Raw data below:

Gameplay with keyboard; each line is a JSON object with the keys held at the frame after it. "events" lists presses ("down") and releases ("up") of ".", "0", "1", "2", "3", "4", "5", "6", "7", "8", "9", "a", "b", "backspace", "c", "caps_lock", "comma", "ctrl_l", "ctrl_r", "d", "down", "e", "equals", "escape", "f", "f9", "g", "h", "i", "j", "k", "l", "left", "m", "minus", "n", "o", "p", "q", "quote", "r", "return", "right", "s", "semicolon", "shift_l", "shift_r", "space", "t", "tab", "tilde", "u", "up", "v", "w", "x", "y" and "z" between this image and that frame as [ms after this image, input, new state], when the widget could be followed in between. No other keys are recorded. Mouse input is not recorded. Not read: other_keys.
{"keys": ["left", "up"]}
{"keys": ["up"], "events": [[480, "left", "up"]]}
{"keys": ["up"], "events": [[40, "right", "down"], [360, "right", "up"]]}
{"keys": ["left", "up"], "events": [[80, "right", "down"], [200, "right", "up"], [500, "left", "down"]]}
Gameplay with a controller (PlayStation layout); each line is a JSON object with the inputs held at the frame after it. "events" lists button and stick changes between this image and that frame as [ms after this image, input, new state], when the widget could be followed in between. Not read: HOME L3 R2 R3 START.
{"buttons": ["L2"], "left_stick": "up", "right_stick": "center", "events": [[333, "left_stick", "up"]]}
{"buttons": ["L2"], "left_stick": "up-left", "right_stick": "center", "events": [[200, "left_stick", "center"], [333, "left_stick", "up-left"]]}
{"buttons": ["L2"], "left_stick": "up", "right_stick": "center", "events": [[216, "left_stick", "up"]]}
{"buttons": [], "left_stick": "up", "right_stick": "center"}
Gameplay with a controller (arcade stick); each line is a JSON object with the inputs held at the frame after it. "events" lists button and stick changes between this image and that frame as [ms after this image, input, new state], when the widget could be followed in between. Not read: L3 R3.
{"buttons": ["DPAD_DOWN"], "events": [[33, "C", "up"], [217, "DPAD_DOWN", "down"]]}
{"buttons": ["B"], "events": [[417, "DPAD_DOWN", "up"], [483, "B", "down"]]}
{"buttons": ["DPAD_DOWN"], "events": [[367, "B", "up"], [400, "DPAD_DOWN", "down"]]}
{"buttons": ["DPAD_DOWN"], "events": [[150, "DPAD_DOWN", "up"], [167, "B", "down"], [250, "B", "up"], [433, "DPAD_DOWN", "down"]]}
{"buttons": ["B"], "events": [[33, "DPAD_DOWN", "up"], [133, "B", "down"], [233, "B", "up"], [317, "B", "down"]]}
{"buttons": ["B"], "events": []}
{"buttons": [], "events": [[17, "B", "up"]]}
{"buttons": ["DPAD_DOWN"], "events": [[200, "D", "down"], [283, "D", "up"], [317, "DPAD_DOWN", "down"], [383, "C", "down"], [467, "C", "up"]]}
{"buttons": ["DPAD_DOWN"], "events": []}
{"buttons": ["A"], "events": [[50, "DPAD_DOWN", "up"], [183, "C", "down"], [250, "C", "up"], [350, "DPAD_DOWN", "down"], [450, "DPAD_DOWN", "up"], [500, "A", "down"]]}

End of Raw data.

Your task:
Reproduce all the data word for word.

Exercise solution:
Gameplay with keyboard; each line is a JSON object with the keys held at the frame after it. "events" lists presses ("down") and releases ("up") of ".", "0", "1", "2", "3", "4", "5", "6", "7", "8", "9", "a", "b", "backspace", "c", "caps_lock", "comma", "ctrl_l", "ctrl_r", "d", "down", "e", "equals", "escape", "f", "f9", "g", "h", "i", "j", "k", "l", "left", "m", "minus", "n", "o", "p", "q", "quote", "r", "return", "right", "s", "semicolon", "shift_l", "shift_r", "space", "t", "tab", "tilde", "u", "up", "v", "w", "x", "y" and "z" between this image and that frame as [ms after this image, input, new state], when the widget could be followed in between. No other keys are recorded. Mouse input is not recorded. Not read: other_keys.
{"keys": ["left", "up"]}
{"keys": ["up"], "events": [[480, "left", "up"]]}
{"keys": ["up"], "events": [[40, "right", "down"], [360, "right", "up"]]}
{"keys": ["left", "up"], "events": [[80, "right", "down"], [200, "right", "up"], [500, "left", "down"]]}
Gameplay with a controller (PlayStation layout); each line is a JSON object with the inputs held at the frame after it. "events" lists button and stick changes between this image and that frame as [ms after this image, input, new state], when the widget could be followed in between. Not read: HOME L3 R2 R3 START.
{"buttons": ["L2"], "left_stick": "up", "right_stick": "center", "events": [[333, "left_stick", "up"]]}
{"buttons": ["L2"], "left_stick": "up-left", "right_stick": "center", "events": [[200, "left_stick", "center"], [333, "left_stick", "up-left"]]}
{"buttons": ["L2"], "left_stick": "up", "right_stick": "center", "events": [[216, "left_stick", "up"]]}
{"buttons": [], "left_stick": "up", "right_stick": "center"}
Gameplay with a controller (arcade stick); each line is a JSON object with the inputs held at the frame after it. "events" lists button and stick changes between this image and that frame as [ms after this image, input, new state], when the widget could be followed in between. Not read: L3 R3.
{"buttons": ["DPAD_DOWN"], "events": [[33, "C", "up"], [217, "DPAD_DOWN", "down"]]}
{"buttons": ["B"], "events": [[417, "DPAD_DOWN", "up"], [483, "B", "down"]]}
{"buttons": ["DPAD_DOWN"], "events": [[367, "B", "up"], [400, "DPAD_DOWN", "down"]]}
{"buttons": ["DPAD_DOWN"], "events": [[150, "DPAD_DOWN", "up"], [167, "B", "down"], [250, "B", "up"], [433, "DPAD_DOWN", "down"]]}
{"buttons": ["B"], "events": [[33, "DPAD_DOWN", "up"], [133, "B", "down"], [233, "B", "up"], [317, "B", "down"]]}
{"buttons": ["B"], "events": []}
{"buttons": [], "events": [[17, "B", "up"]]}
{"buttons": ["DPAD_DOWN"], "events": [[200, "D", "down"], [283, "D", "up"], [317, "DPAD_DOWN", "down"], [383, "C", "down"], [467, "C", "up"]]}
{"buttons": ["DPAD_DOWN"], "events": []}
{"buttons": ["A"], "events": [[50, "DPAD_DOWN", "up"], [183, "C", "down"], [250, "C", "up"], [350, "DPAD_DOWN", "down"], [450, "DPAD_DOWN", "up"], [500, "A", "down"]]}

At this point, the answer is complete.